The invertibility equivalence associated with the literal \(\ell [x,s,t]\) and its invertibility condition IC[st] is the formula

$$\begin{aligned} IC[s,t]\Leftrightarrow \exists x.\ \ell [x,s,t] \end{aligned}$$
(1)

The correctness of invertibility equivalences should be verified for all possible sorts for the variables xst for which the condition is well sorted. Concretely, one needs to prove the validity of the following formula:

$$\begin{aligned} \forall n:\mathbb {N}.\ n>0\Rightarrow \,\forall s:\sigma _{[n]}.\forall t:\sigma _{[n]}.\ IC[s,t] \Leftrightarrow \exists x:\sigma _{[n]}.\ \ell [x,s,t] \end{aligned}$$
(2)

This was done in [15], but only for concrete values of n from 1 to 65, using solvers for the theory of fixed-width bit-vectors. In contrast, Eq. (2) cannot even be expressed in this theory. To overcome this limitation, later work suggested a translation from bit-vector formulas over parametric bit-widths to the theory of non-linear integer arithmetic with uninterpreted functions [16, 17]. Thanks to this translation, the authors were able to verify the correctness of 110 out of 160 invertibility equivalences. For the remaining 50 equivalences, it then seems appropriate to use a proof-assistant, as this allows for more intervention by the user who can provide crucial intermediate steps. Even for the 110 invertibility equivalences that were proved, the level of confidence achieved by proving them in a proof assistant would be greater than an automatic verification by an SMT solver due to the smaller trusted code-base of proof assistants in relation to those of automatic theorem provers such as SMT solvers.

Fig. 1.
figure 1

The level of confidence achieved by the different approaches.

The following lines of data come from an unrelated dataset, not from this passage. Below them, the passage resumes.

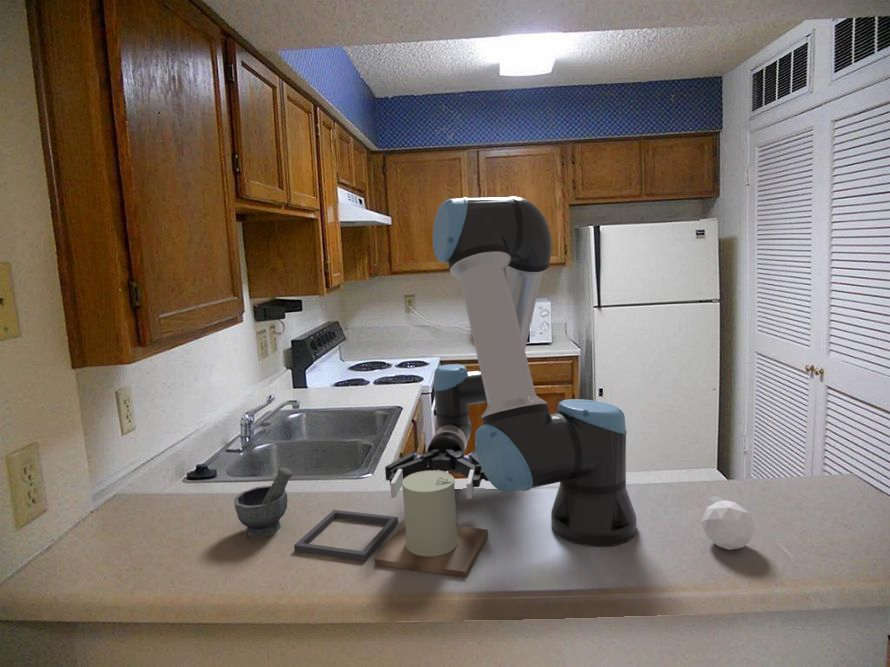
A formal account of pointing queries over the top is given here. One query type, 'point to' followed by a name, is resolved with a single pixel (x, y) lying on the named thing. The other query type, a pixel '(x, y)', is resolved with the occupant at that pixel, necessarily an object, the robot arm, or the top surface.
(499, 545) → the top surface
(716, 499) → the butter knife
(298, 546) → the grey picture frame
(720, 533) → the ball
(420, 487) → the can
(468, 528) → the walnut board
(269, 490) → the mortar and pestle
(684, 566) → the top surface
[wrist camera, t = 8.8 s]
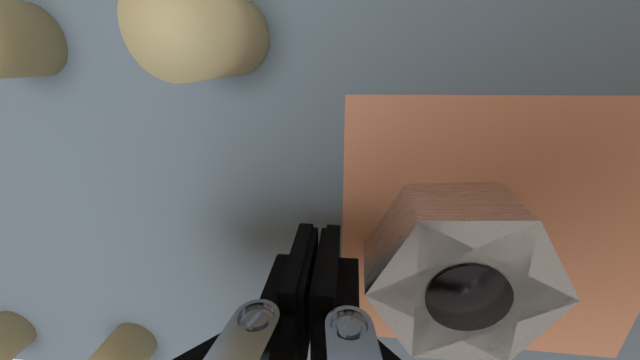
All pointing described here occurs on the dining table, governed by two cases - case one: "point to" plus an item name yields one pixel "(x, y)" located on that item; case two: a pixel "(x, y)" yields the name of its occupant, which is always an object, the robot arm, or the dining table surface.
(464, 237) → the hex nut
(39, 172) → the spacer board
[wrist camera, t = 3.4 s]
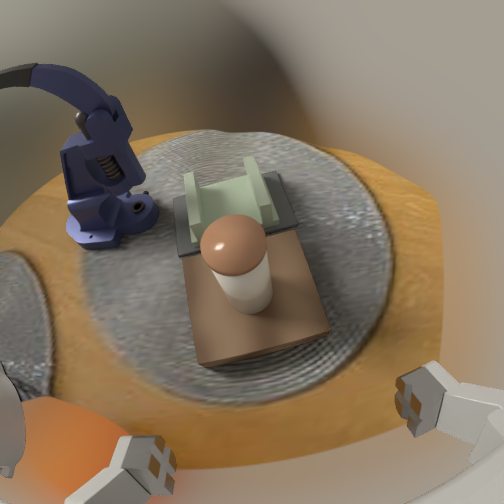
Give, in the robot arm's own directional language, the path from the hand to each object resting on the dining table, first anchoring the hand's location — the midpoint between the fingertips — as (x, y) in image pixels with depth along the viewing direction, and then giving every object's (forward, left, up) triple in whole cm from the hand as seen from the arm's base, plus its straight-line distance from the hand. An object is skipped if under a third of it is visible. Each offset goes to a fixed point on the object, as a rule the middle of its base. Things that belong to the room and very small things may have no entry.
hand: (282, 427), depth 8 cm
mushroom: (0, +12, -15) cm, 19 cm away
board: (0, +12, -18) cm, 21 cm away
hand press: (-17, +28, -18) cm, 38 cm away
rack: (0, +24, -17) cm, 29 cm away
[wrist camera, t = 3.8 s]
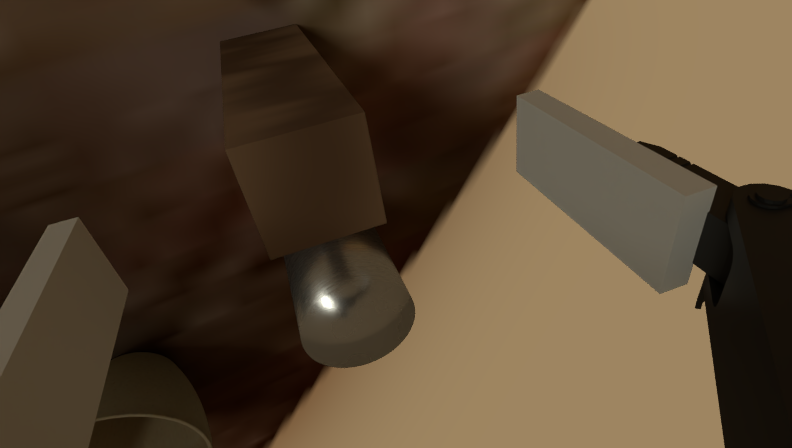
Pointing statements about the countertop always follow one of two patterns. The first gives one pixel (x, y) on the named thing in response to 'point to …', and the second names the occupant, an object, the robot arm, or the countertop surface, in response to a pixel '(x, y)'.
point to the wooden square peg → (296, 142)
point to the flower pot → (149, 406)
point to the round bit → (349, 300)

Figure 1 depicts the level of confidence achieved by the various approaches to verify invertibility equivalences. The smallest circle, labelled auto-65, represents the approach taken by [15], where invertibility equivalences were verified automatically up to 65 bits. While a step in the right direction, this approach is insufficient, because invertibility conditions are used for arbitrary bit-widths. The next circle, labeled auto-ind, depicts the approach of [17], which addresses the restrictions of auto-65 by providing bit-width independent proofs of the invertibility equivalences. However, both auto-65 and auto-ind provide proofs by SMT solvers, which are less trusted than ITPs. The largest circle (Coq) corresponds to work presented in the current paper which, while addressing the limitations of auto-65 via bit-width independent proofs, also provides stronger verification guarantees by proving the equivalences in an interactive theorem prover. Moreover, with this approach, we were able to prove equivalences that couldn’t be fully verified (for arbitrary bit-widths) by either auto-65 or auto-ind.

4 The BVList Library

In this section, we describe the Coq library we use and the extensions we developed with the goal of formalizing and proving invertibility equivalences. Various formalizations of bit-vectors in Coq exist. The internal Coq library of bit-vectors [9] is one, but it has only definitions and no lemmas. The Bedrock Bit Vectors Library [6] treats bit-vectors as words (machine integers). The SSRBit Library [5] represents bit-vectors as finite bit-sets in Coq and extracts them to OCaml machine integers. Our library is more suited to the SMT-LIB 2 bit-vectors, and includes operators that are not fully covered by any of the previously mentioned libraries. More recently, Shi et al. [22] developed a library called CoqQFBV that presents a bit-vector type as a sequence of Booleans, defines operators over it, and proves the correctness of these operations with respect to a (machine integer) semantics. [22] uses this library to define a bit-blasting algorithm in Coq, that is extracted into an OCaml program to perform certified bit-blasting. Since CoqQFBV covers the entire SMT-LIB 2 bit-vector signature, it would be a good alternative to ours in formalizing and proving invertibility conditions. Our library offers a rich set of lemmas over bit-vector operations that makes it suitable for proofs of invertibility conditions and other bit-vector properties. Bit-vectors have also been formalized in other proof assistants. Within the Isabelle/HOL framework, one can utilize the library developed by Beeren et al. [4] to align with SMT-LIB 2 bit-vector operations. Furthermore, Harrison [1] presents a formalization of finite-dimensional Euclidean space within HOL light, accompanied by an implementation of vectors.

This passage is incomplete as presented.